I didn’t expect the question, but not surprisingly, “Lois and my kids” was my immediate answer. And then we moved on to other stuff.

Later, as is oftentimes the case, I pondered some of the stuff that we’d discussed as I moved through the rest of my day. I thought about that question, “So what are you passionate about?”

If I had thought about it beforehand, I would have added “reason” to my initial response. I would said that “I am passionate about reason.”

Now as I look at that last sentence, I realize that it would be a good bumper sticker or T-shirt slogan. I may head off to Skinner the Printer and have one made up.

“I am passionate about reason.” Is that a contradiction? Is it an oxymoron? Or is it simply a complexity like those who say they will fight for peace?

One may sometimes question the value of cool reasoning. Power-packed rhetoric can whip up masses on both sides of a controversy, and then it’s simply a matter of battling to ascertain a winner. Reasoning’s victories are harder won. And, frankly, even alleged reasoning is usually subjective.

The border crisis is a current example. On one side, crowds chant “USA, USA” and block buses fills with illegals. Other crowds counter-protest, screaming, “Protect the children.”

Cool heads are scarce in this mêlée of rhetoric and inflamed emotions. Perhaps it’s time for the robot revolution that sci-fi fans are predicting.

I have a car that I suspect may be smarter than me, at least in some things. When I stop at a traffic light, Jake (yes, I name my cars) turns off. When the light changes and I take my foot off the brake, the engine restarts. It’s irritating, but I’ve come to accept it the way one accepts the idiosyncrasies of a quirky friend.

When I first got the car, I was checking out the navigation system, and I noticed “Address Book” on the screen. Curious, I scrolled down and clicked. There were the contents of my telephone’s address book. My car had wirelessly copied all my stuff into it’s own memory. It didn’t even ask, “May I?”

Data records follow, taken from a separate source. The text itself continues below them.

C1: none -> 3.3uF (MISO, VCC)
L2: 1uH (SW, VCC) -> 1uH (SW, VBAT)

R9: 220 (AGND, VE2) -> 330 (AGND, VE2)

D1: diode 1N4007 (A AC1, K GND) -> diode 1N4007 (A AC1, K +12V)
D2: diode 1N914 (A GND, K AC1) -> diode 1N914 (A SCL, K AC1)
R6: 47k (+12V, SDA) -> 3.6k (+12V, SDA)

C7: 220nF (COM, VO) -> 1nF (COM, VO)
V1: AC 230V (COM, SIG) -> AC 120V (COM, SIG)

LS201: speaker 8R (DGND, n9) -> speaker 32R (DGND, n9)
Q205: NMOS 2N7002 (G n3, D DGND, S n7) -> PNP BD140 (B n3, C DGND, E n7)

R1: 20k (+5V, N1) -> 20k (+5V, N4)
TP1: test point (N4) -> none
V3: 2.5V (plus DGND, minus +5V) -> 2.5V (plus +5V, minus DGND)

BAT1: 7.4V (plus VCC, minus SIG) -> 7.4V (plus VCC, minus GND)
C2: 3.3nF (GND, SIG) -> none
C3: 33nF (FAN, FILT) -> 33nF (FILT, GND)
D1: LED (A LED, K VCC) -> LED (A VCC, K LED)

Less than a month ago, Audi announced plans to use robots to help service technicians work on vehicles. Its newest servicing technology is called “ART.” It will allow Audi technicians at a central facility to virtually diagnose vehicles at Audi dealerships across the country.

This could be the first step toward fully automated vehicle servicing and the complete elimination of human mechanics. Robot self-driving vehicles are promised to be on the road by 2020.

I’m starting to wonder if the only solution to our increasingly dysfunctional government lies in a passionless electronic Congress and Supreme Court. I wonder if that would be possible. I wonder if our founding fathers would approve of legislative machines. Ben Franklin might, but I doubt that John Adams would.

Perhaps I’ll ask my car these questions, if I can find the proper app to use.

Former Elkhart furniture store owner Richard Leib has served on planning committees in several industries. An avid auto fan, he raced in the 1972 coast-to-coast Cannonball Run. He has written on a wide range of subjects.